# Text provided
Content starts

Thanks for letting me know. I didn't test this and it should work. I'll
look into it.

> 
> Should this interface insist that users use function names that we can look
> up?

It may pick the wrong function if there are more than one function with the
same name. Passing by address will guarantee it will be the right function.

Thanks for the review!

-- Steve
Masami Hiramatsu (Google) Dec. 18, 2022, 1:37 a.m. UTC | #3
Hi Steve,

On Wed, 14 Dec 2022 12:52:09 -0500
Steven Rostedt <rostedt@goodmis.org> wrote:

> From: "Steven Rostedt (Google)" <rostedt@goodmis.org>
> 
> There's been several times where an event records a function address in
> its field and I needed to filter on that address for a specific function
> name. It required looking up the function in kallsyms, finding its size,
> and doing a compare of "field >= function_start && field < function_end".
> 
> But this would change from boot to boot and is unreliable in scripts.
> Also, it is useful to have this at boot up, where the addresses will not
> be known. For example, on the boot command line:
> 
>   trace_trigger="initcall_finish.traceoff if initcall_finish.function == acpi_init"
> 
> To implement this, add a ".function" prefix, that will check that the
> field is of size long, and the only operations allowed (so far) are "=="
> and "!=".

This looks nice! BTW, can you also add a test case for this feature?
Thus we can ensure this works both with symbols or function addresses.

Thank you,

> 
> Signed-off-by: Steven Rostedt (Google) <rostedt@goodmis.org>
> ---
> [ Resending due to claws-mail messing up the format of the
>   original patch ]
> 
>  Documentation/trace/events.rst     | 12 +++++
>  kernel/trace/trace_events.c        |  2 +-
>  kernel/trace/trace_events_filter.c | 79 +++++++++++++++++++++++++++++-
>  3 files changed, 91 insertions(+), 2 deletions(-)
> 
> diff --git a/Documentation/trace/events.rst b/Documentation/trace/events.rst
> index c47f381d0c00..d0fd5c7220b7 100644
> --- a/Documentation/trace/events.rst
> +++ b/Documentation/trace/events.rst
> @@ -207,6 +207,18 @@ field name::
>  As the kernel will have to know how to retrieve the memory that the pointer
>  is at from user space.
>  
> +You can convert any long type to a function address and search by function name::
> +
> +  call_site.function == security_prepare_creds
> +
> +The above will filter when the field "call_site" falls on the address within
> +"security_prepare_creds". That is, it will compare the value of "call_site" and
> +the filter will return true if it is greater than or equal to the start of
> +the function "security_prepare_creds" and less than the end of that function.
> +
> +The ".function" postfix can only be attached to values of size long, and can only
> +be compared with "==" or "!=".

Content ends

# Exercise directions
Extend the mailing-list thread on the ".function" trace event filter, starting right after its last line. The data that comes next has nothing to do with the thread on the ".function" trace filter.

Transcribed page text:
Content starts

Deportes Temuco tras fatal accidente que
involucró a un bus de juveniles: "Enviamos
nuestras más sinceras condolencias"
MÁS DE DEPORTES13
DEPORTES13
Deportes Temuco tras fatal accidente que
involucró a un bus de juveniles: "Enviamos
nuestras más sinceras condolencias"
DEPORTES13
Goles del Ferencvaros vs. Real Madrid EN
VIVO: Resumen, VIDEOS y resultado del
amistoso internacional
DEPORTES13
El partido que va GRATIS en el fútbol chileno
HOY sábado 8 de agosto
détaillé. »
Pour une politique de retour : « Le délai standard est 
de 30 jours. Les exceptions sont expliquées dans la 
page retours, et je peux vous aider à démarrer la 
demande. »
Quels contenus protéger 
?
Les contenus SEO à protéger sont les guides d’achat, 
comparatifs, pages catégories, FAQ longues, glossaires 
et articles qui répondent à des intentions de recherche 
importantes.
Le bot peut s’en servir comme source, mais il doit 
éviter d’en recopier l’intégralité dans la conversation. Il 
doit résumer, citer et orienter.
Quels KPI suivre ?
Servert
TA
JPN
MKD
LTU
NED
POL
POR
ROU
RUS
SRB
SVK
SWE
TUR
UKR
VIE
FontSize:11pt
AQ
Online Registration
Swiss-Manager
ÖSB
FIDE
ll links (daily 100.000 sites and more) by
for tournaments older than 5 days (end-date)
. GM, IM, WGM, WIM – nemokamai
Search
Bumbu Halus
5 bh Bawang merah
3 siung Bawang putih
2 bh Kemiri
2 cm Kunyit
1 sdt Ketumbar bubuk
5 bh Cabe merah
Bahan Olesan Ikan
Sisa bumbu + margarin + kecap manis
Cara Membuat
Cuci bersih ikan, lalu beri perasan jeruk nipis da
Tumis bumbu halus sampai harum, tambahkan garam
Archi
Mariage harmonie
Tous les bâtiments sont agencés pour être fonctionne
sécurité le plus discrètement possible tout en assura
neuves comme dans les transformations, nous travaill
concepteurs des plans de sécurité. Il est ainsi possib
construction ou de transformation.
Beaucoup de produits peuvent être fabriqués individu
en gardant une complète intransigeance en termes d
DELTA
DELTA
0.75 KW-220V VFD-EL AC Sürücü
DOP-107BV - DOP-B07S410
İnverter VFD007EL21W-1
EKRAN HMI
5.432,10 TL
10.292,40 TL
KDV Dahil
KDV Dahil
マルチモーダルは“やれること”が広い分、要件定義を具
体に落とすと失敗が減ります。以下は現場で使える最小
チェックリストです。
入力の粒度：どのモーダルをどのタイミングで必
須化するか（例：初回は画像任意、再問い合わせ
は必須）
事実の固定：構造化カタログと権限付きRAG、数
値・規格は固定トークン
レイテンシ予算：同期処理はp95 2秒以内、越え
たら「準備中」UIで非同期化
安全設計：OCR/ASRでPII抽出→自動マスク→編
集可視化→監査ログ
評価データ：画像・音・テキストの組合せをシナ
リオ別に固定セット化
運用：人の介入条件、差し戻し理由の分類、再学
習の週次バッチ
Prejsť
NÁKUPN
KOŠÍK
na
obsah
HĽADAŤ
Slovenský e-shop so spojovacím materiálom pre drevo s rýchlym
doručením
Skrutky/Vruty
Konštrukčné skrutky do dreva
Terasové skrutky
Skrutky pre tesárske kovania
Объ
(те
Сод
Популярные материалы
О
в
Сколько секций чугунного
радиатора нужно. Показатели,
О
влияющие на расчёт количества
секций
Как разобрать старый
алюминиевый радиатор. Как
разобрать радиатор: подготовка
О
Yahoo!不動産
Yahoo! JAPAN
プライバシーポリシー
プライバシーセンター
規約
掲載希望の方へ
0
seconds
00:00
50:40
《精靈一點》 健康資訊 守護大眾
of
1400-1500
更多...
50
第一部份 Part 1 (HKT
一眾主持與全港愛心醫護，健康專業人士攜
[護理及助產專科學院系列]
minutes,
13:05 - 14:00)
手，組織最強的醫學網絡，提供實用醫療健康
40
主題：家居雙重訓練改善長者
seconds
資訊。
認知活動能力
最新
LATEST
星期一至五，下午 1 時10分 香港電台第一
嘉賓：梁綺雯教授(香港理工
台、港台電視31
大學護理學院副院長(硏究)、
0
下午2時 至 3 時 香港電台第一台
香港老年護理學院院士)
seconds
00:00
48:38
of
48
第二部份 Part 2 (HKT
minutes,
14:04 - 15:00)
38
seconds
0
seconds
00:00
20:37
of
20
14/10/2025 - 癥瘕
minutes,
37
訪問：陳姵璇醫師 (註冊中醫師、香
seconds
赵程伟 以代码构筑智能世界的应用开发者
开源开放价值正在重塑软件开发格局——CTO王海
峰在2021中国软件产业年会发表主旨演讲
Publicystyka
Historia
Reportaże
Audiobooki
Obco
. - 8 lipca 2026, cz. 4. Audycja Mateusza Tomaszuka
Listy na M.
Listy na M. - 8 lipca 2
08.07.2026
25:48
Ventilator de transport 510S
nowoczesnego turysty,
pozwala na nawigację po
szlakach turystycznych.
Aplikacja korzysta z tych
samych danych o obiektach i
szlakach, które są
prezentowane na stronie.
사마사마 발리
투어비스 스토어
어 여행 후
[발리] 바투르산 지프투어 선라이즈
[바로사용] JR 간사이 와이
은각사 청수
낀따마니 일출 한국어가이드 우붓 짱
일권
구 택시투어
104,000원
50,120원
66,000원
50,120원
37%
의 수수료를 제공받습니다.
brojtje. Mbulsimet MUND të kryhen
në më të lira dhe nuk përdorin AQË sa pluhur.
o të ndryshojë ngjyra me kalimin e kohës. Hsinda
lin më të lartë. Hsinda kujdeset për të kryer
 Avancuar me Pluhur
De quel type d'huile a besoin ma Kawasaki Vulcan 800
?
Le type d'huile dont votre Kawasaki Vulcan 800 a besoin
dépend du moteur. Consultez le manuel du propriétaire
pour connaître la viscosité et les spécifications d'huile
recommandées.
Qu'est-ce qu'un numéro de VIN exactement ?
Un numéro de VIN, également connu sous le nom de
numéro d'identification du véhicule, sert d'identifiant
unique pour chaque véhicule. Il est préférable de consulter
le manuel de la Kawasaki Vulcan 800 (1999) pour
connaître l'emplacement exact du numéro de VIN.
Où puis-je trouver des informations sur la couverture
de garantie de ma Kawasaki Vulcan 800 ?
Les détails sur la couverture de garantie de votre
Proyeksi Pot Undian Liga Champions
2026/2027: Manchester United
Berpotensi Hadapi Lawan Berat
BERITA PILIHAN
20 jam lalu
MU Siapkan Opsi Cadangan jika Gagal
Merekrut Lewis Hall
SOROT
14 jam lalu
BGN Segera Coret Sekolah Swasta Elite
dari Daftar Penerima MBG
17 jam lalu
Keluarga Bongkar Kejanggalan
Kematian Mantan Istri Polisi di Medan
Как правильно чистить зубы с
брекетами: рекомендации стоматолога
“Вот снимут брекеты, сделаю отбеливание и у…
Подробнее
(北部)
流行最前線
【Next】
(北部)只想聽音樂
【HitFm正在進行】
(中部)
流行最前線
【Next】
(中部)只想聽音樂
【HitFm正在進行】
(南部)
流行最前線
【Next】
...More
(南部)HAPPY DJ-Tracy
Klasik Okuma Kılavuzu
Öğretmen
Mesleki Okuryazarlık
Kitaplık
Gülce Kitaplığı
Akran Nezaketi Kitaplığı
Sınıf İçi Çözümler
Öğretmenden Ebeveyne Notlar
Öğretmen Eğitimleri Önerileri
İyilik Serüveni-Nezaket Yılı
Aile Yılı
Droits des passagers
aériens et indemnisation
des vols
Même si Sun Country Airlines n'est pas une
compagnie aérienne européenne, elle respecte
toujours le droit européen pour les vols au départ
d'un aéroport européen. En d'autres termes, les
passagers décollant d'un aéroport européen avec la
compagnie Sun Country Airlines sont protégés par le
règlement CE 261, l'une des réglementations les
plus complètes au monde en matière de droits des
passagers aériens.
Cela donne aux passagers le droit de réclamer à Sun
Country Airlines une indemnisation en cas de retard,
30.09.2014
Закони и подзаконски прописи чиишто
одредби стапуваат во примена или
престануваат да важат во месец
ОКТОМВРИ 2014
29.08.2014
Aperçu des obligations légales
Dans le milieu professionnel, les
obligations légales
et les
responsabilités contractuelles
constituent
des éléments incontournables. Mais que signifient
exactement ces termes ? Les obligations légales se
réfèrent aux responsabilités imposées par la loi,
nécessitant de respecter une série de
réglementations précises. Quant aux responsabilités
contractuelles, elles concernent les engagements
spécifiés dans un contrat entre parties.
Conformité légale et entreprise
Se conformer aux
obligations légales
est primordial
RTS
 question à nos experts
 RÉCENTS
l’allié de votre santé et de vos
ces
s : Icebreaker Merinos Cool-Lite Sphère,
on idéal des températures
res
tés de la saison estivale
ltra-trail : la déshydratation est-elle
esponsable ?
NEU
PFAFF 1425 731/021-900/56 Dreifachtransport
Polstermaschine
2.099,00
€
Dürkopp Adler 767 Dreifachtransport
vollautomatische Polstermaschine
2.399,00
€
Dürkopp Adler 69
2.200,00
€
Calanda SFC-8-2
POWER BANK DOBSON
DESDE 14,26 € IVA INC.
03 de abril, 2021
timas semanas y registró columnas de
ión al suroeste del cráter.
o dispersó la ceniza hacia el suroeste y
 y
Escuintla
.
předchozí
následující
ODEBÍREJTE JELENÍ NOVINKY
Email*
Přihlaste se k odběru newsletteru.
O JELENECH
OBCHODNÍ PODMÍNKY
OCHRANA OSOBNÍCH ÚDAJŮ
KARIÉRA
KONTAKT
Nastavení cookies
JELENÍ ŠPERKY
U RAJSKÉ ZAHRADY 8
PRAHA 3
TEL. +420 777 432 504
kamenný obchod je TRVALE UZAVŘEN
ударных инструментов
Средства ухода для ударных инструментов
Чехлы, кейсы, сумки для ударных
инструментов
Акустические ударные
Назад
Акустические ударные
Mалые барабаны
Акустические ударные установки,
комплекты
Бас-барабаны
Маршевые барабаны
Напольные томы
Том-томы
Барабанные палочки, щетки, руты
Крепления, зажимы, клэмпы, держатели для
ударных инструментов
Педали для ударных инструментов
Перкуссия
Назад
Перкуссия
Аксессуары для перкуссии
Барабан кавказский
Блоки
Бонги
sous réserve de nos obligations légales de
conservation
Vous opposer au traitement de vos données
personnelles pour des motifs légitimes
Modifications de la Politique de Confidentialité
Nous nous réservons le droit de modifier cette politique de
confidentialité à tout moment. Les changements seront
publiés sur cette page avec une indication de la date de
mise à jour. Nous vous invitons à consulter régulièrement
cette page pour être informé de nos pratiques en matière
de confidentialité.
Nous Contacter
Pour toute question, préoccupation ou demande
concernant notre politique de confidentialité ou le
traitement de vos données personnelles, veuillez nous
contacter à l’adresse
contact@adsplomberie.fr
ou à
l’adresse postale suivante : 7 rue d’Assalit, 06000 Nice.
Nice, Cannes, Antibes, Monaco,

Content ends

# Answer for the task
> +
>  5.2 Setting filters
>  -------------------
>  
> diff --git a/kernel/trace/trace_events.c b/kernel/trace/trace_events.c
> index 33e0b4f8ebe6..db6e2f399440 100644
> --- a/kernel/trace/trace_events.c
> +++ b/kernel/trace/trace_events.c
> @@ -2822,7 +2822,7 @@ static __init int setup_trace_triggers(char *str)
>  		if (!trigger)
>  			break;
>  		bootup_triggers[i].event = strsep(&trigger, ".");
> -		bootup_triggers[i].trigger = strsep(&trigger, ".");
> +		bootup_triggers[i].trigger = strsep(&trigger, "");
>  		if (!bootup_triggers[i].trigger)
>  			break;
>  	}
> diff --git a/kernel/trace/trace_events_filter.c b/kernel/trace/trace_events_filter.c
> index 96acc2b71ac7..eef6426051bb 100644
> --- a/kernel/trace/trace_events_filter.c
> +++ b/kernel/trace/trace_events_filter.c
> @@ -64,6 +64,7 @@ enum filter_pred_fn {
>  	FILTER_PRED_FN_PCHAR_USER,
>  	FILTER_PRED_FN_PCHAR,
>  	FILTER_PRED_FN_CPU,
> +	FILTER_PRED_FN_FUNCTION,
>  	FILTER_PRED_FN_,
>  	FILTER_PRED_TEST_VISITED,
>  };
> @@ -71,6 +72,7 @@ enum filter_pred_fn {
>  struct filter_pred {
>  	enum filter_pred_fn 	fn_num;
>  	u64 			val;
> +	u64 			val2;
>  	struct regex		regex;
>  	unsigned short		*ops;
>  	struct ftrace_event_field *field;
> @@ -103,6 +105,7 @@ struct filter_pred {
>  	C(INVALID_FILTER,	"Meaningless filter expression"),	\
>  	C(IP_FIELD_ONLY,	"Only 'ip' field is supported for function trace"), \
>  	C(INVALID_VALUE,	"Invalid value (did you forget quotes)?"), \
> +	C(NO_FUNCTION,		"Function not found"),			\
>  	C(ERRNO,		"Error"),				\
>  	C(NO_FILTER,		"No filter found")
>  
> @@ -876,6 +879,17 @@ static int filter_pred_comm(struct filter_pred *pred, void *event)
>  	return cmp ^ pred->not;
>  }
>  
> +/* Filter predicate for functions. */
> +static int filter_pred_function(struct filter_pred *pred, void *event)
> +{
> +	unsigned long *addr = (unsigned long *)(event + pred->offset);
> +	unsigned long start = (unsigned long)pred->val;
> +	unsigned long end = (unsigned long)pred->val2;
> +	int ret = *addr >= start && *addr < end;
> +
> +	return pred->op == OP_EQ ? ret : !ret;
> +}
> +
>  /*
>   * regex_match_foo - Basic regex callbacks
>   *
> @@ -1335,6 +1349,8 @@ static int filter_pred_fn_call(struct filter_pred *pred, void *event)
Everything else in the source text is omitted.